I have been involved in Forum Komunikasi Para Pimpinan Agama (FKPPA) and Forum Kerukunan Umat Beragama (FKUB) — Religious Leaders Forum. Both institutions have carried out activities in particular to promote peace and harmony among different religious groups to achieve the dream of Papua Land of Peace. The last activity that I coordinated was “Conference-Focused Group Discussion-Strategic Planning for Papua Land of Peace” that involved approximately 76 religious leaders in Papua. It was a collaboration between Dian Interfidei, Yogyakarta, and FKPPA Papua. As a result, we identified four main issues that are threats for Papua Land of Peace: religious fanaticism, ethnic promordialism, marginalization, and social change triggered by abundant immigrant to Papua. This year we strive to persuade the civil society organizations and the local government to carry out projects in order to address these issues.
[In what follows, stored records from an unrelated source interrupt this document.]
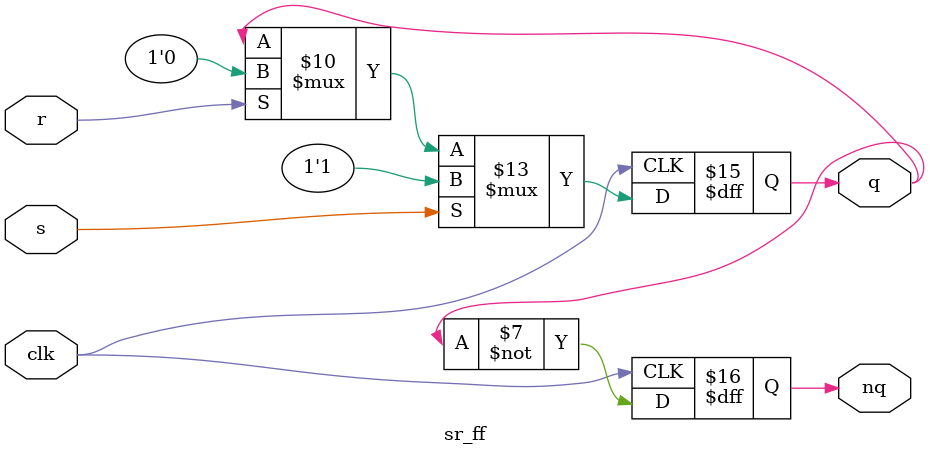
<source format=v>
module sr_ff(clk, r,s,q,nq);
input clk;
input r, s;
output reg q, nq;

always@(posedge clk)
begin
    if (s == 1)
    begin
        q<=1;
    end
    else if (r == 1)
    begin
        q<=0;
    end
    else if (s == 0 & r == 0)
    begin
        q <= q;
        nq <= nq;
    end
    nq<= ~q;
end
endmodule // sr_ff

</source>
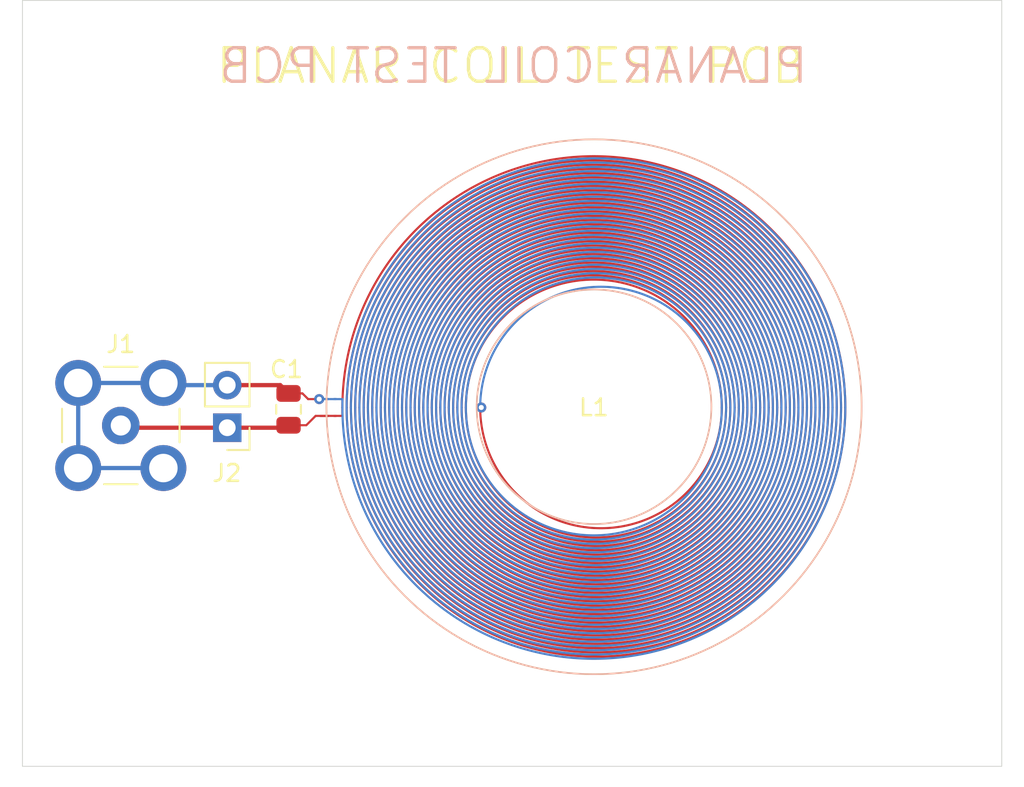
<source format=kicad_pcb>
(kicad_pcb
	(version 20240108)
	(generator "pcbnew")
	(generator_version "8.0")
	(general
		(thickness 1.6)
		(legacy_teardrops no)
	)
	(paper "A4")
	(layers
		(0 "F.Cu" signal)
		(31 "B.Cu" signal)
		(32 "B.Adhes" user "B.Adhesive")
		(33 "F.Adhes" user "F.Adhesive")
		(34 "B.Paste" user)
		(35 "F.Paste" user)
		(36 "B.SilkS" user "B.Silkscreen")
		(37 "F.SilkS" user "F.Silkscreen")
		(38 "B.Mask" user)
		(39 "F.Mask" user)
		(40 "Dwgs.User" user "User.Drawings")
		(41 "Cmts.User" user "User.Comments")
		(42 "Eco1.User" user "User.Eco1")
		(43 "Eco2.User" user "User.Eco2")
		(44 "Edge.Cuts" user)
		(45 "Margin" user)
		(46 "B.CrtYd" user "B.Courtyard")
		(47 "F.CrtYd" user "F.Courtyard")
		(48 "B.Fab" user)
		(49 "F.Fab" user)
		(50 "User.1" user)
		(51 "User.2" user)
		(52 "User.3" user)
		(53 "User.4" user)
		(54 "User.5" user)
		(55 "User.6" user)
		(56 "User.7" user)
		(57 "User.8" user)
		(58 "User.9" user)
	)
	(setup
		(pad_to_mask_clearance 0)
		(allow_soldermask_bridges_in_footprints no)
		(pcbplotparams
			(layerselection 0x00010fc_ffffffff)
			(plot_on_all_layers_selection 0x0000000_00000000)
			(disableapertmacros no)
			(usegerberextensions no)
			(usegerberattributes yes)
			(usegerberadvancedattributes yes)
			(creategerberjobfile yes)
			(dashed_line_dash_ratio 12.000000)
			(dashed_line_gap_ratio 3.000000)
			(svgprecision 4)
			(plotframeref no)
			(viasonmask no)
			(mode 1)
			(useauxorigin no)
			(hpglpennumber 1)
			(hpglpenspeed 20)
			(hpglpendiameter 15.000000)
			(pdf_front_fp_property_popups yes)
			(pdf_back_fp_property_popups yes)
			(dxfpolygonmode yes)
			(dxfimperialunits yes)
			(dxfusepcbnewfont yes)
			(psnegative no)
			(psa4output no)
			(plotreference yes)
			(plotvalue yes)
			(plotfptext yes)
			(plotinvisibletext no)
			(sketchpadsonfab no)
			(subtractmaskfromsilk no)
			(outputformat 1)
			(mirror no)
			(drillshape 1)
			(scaleselection 1)
			(outputdirectory "")
		)
	)
	(net 0 "")
	(net 1 "Net-(J1-Ext)")
	(net 2 "Net-(J1-In)")
	(footprint "MountingHole:MountingHole_3.2mm_M3" (layer "F.Cu") (at 184.15 85.09))
	(footprint "Connector_PinHeader_2.54mm:PinHeader_1x02_P2.54mm_Vertical" (layer "F.Cu") (at 141.7574 68.6866 180))
	(footprint "Capacitor_SMD:C_0805_2012Metric" (layer "F.Cu") (at 145.415 67.5894 90))
	(footprint "MountingHole:MountingHole_3.2mm_M3" (layer "F.Cu") (at 133.35 46.99))
	(footprint "pcb_coils:pcb_coil_30_turns_2_layers_30mm_od" (layer "F.Cu") (at 163.7542 67.4798 180))
	(footprint "Connector_Coaxial:SMB_Jack_Vertical" (layer "F.Cu") (at 135.4074 68.5546))
	(footprint "MountingHole:MountingHole_3.2mm_M3" (layer "F.Cu") (at 184.15 46.99))
	(footprint "MountingHole:MountingHole_3.2mm_M3" (layer "F.Cu") (at 133.35 85.09))
	(gr_circle
		(center 163.638738 67.437)
		(end 156.638738 67.437)
		(stroke
			(width 0.1)
			(type default)
		)
		(fill none)
		(layer "B.SilkS")
		(uuid "52e928f3-f42c-4778-afdc-1c8b58990006")
	)
	(gr_circle
		(center 163.638738 67.437)
		(end 149.186138 74.2188)
		(stroke
			(width 0.1)
			(type default)
		)
		(fill none)
		(layer "B.SilkS")
		(uuid "720f8692-797c-45ae-a66d-4b7f3ab24e03")
	)
	(gr_circle
		(center 163.638738 67.437)
		(end 170.638738 67.437)
		(stroke
			(width 0.1)
			(type default)
		)
		(fill none)
		(layer "F.SilkS")
		(uuid "0d0f24b9-c823-46fe-a9ca-82d4bb9c4bbc")
	)
	(gr_circle
		(center 163.638738 67.437)
		(end 178.091338 74.2188)
		(stroke
			(width 0.1)
			(type default)
		)
		(fill none)
		(layer "F.SilkS")
		(uuid "ef6cd48b-4e39-44c0-8a3e-7bb13f6e388f")
	)
	(gr_rect
		(start 129.54 43.18)
		(end 187.96 88.9)
		(stroke
			(width 0.05)
			(type default)
		)
		(fill none)
		(layer "Edge.Cuts")
		(uuid "911d3b32-e6ed-4b0e-8e47-8802ea874a72")
	)
	(gr_text "PLANAR COIL TEST PCB"
		(at 176.53 48.26 0)
		(layer "B.SilkS")
		(uuid "d77d92b5-4788-46c5-ae88-cb2b6966395f")
		(effects
			(font
				(size 2 2)
				(thickness 0.2)
			)
			(justify left bottom mirror)
		)
	)
	(gr_text "PLANAR COIL TEST PCB"
		(at 140.97 48.26 -0)
		(layer "F.SilkS")
		(uuid "e93b3b5b-c043-48e2-be6c-4d3e044b0450")
		(effects
			(font
				(size 2 2)
				(thickness 0.2)
			)
			(justify left bottom)
		)
	)
	(segment
		(start 146.5834 66.9798)
		(end 146.243 66.6394)
		(width 0.127)
		(layer "F.Cu")
		(net 1)
		(uuid "0ca40b68-db22-411c-a2bb-26f55b9a1838")
	)
	(segment
		(start 146.243 66.6394)
		(end 145.415 66.6394)
		(width 0.127)
		(layer "F.Cu")
		(net 1)
		(uuid "abb9fbb7-96f3-4cd3-befd-5014b0ea0f26")
	)
	(segment
		(start 144.9222 66.1466)
		(end 145.415 66.6394)
		(width 0.254)
		(layer "F.Cu")
		(net 1)
		(uuid "c8d81d4e-ffa1-4531-99c2-7f4117d86a3b")
	)
	(segment
		(start 147.2438 66.9798)
		(end 146.5834 66.9798)
		(width 0.127)
		(layer "F.Cu")
		(net 1)
		(uuid "db64c7f3-7138-40bf-8ffa-df571e7f784a")
	)
	(segment
		(start 141.7574 66.1466)
		(end 144.9222 66.1466)
		(width 0.254)
		(layer "F.Cu")
		(net 1)
		(uuid "de37c2e7-7ba7-4972-8ee1-bce9916d5405")
	)
	(via
		(at 147.2438 66.9798)
		(size 0.6)
		(drill 0.3)
		(layers "F.Cu" "B.Cu")
		(net 1)
		(uuid "e05a9b56-6de8-47c0-99ad-f5e09a2eef56")
	)
	(segment
		(start 138.0794 66.1466)
		(end 137.9474 66.0146)
		(width 0.254)
		(layer "B.Cu")
		(net 1)
		(uuid "50d7202e-7941-4d18-b3be-714839022fbe")
	)
	(segment
		(start 147.7772 66.9798)
		(end 147.2438 66.9798)
		(width 0.127)
		(layer "B.Cu")
		(net 1)
		(uuid "57a5c25b-2c8a-469e-b5a2-8ea05d919694")
	)
	(segment
		(start 141.7574 66.1466)
		(end 138.0794 66.1466)
		(width 0.254)
		(layer "B.Cu")
		(net 1)
		(uuid "64035126-683b-44e3-960f-b9065418e8cc")
	)
	(segment
		(start 132.8674 66.0146)
		(end 132.8674 71.0946)
		(width 0.254)
		(layer "B.Cu")
		(net 1)
		(uuid "a4aee790-aaed-45ba-873f-5b23c3508194")
	)
	(segment
		(start 137.9474 66.0146)
		(end 132.8674 66.0146)
		(width 0.254)
		(layer "B.Cu")
		(net 1)
		(uuid "d3f10455-d6b6-434c-b5c7-9502af4e5b5d")
	)
	(segment
		(start 132.8674 71.0946)
		(end 137.9474 71.0946)
		(width 0.254)
		(layer "B.Cu")
		(net 1)
		(uuid "f7066d5c-b07d-4900-a8f4-12657c43ddd9")
	)
	(segment
		(start 141.7574 68.6866)
		(end 145.2678 68.6866)
		(width 0.254)
		(layer "F.Cu")
		(net 2)
		(uuid "0c62f473-809d-453a-a61e-556c1e6caadb")
	)
	(segment
		(start 145.2678 68.6866)
		(end 145.415 68.5394)
		(width 0.254)
		(layer "F.Cu")
		(net 2)
		(uuid "198ac387-930e-410b-b0eb-73f5edb54b6a")
	)
	(segment
		(start 141.7574 68.6866)
		(end 135.5394 68.6866)
		(width 0.254)
		(layer "F.Cu")
		(net 2)
		(uuid "53409b93-bf07-491f-84c5-0b7af84a556f")
	)
	(segment
		(start 145.415 68.5394)
		(end 146.4716 68.5394)
		(width 0.127)
		(layer "F.Cu")
		(net 2)
		(uuid "5e7e77ea-4685-4330-ba92-800e0a37475d")
	)
	(segment
		(start 147.0312 67.9798)
		(end 147.7772 67.9798)
		(width 0.127)
		(layer "F.Cu")
		(net 2)
		(uuid "938d83d6-b40d-41ae-97c3-e5cee350ff9a")
	)
	(segment
		(start 146.4716 68.5394)
		(end 147.0312 67.9798)
		(width 0.127)
		(layer "F.Cu")
		(net 2)
		(uuid "c6e61d10-8201-49cb-82d6-7f0e3a81d3c9")
	)
	(segment
		(start 135.5394 68.6866)
		(end 135.4074 68.5546)
		(width 0.254)
		(layer "F.Cu")
		(net 2)
		(uuid "fdf1bd8f-9781-4bc2-8ade-686b6dad15ea")
	)
)
</source>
In Jayapura, the main city in Papua, I also teach students in the International Relations Department at the University of Sciences and Technology Jayapura (USTJ), Papua, and other colleges. Most of them are indigenous Papuan people. Some of them were from mixed ethnic backgrounds, in particular with a mother or father from an immigrant group. At this point, it becomes difficult for them because they are not categorized as “Indigenous Papuan People” anymore, in particular if their father is from an immigrant family. Several students are interested to join the free Papua movement. I don’t know how many of them are sympathizers or supporters of the movement. Also, how much they love the Negara Kesatuan Republik Indonesia (the Unity of Republic of Indonesian). This should not be the issue. The most important thing is not to resort to the use of violence; this cannot be tolerated at all. The problem is how to ensure that my students and both parties choose non-violent action as the alternative way to overcome the complexity of the social conflict.
The Rotary Peace Center at Chulalongkorn University is a good and fabulous place for learning. To some degree, it provides answers to my inquiry about knowledge of conflict resolution, in particular non-violent action from lectures, field studies, presentations, etc. I like all of our instructors with his/her own way and method of teaching and sharing knowledge and wisdom. All the staff members are very helpful. I love all my sisters and brothers in peace in Class 18, regardless of their religion, ethnicity, and countries. We share stories, laughs, meals, and have fun. We sing and dance. I remember the lyrics of the Rotary Fellows song:
… We’ve come to Thailand from many lands.
This world can be a better place…
Well make this world a better place!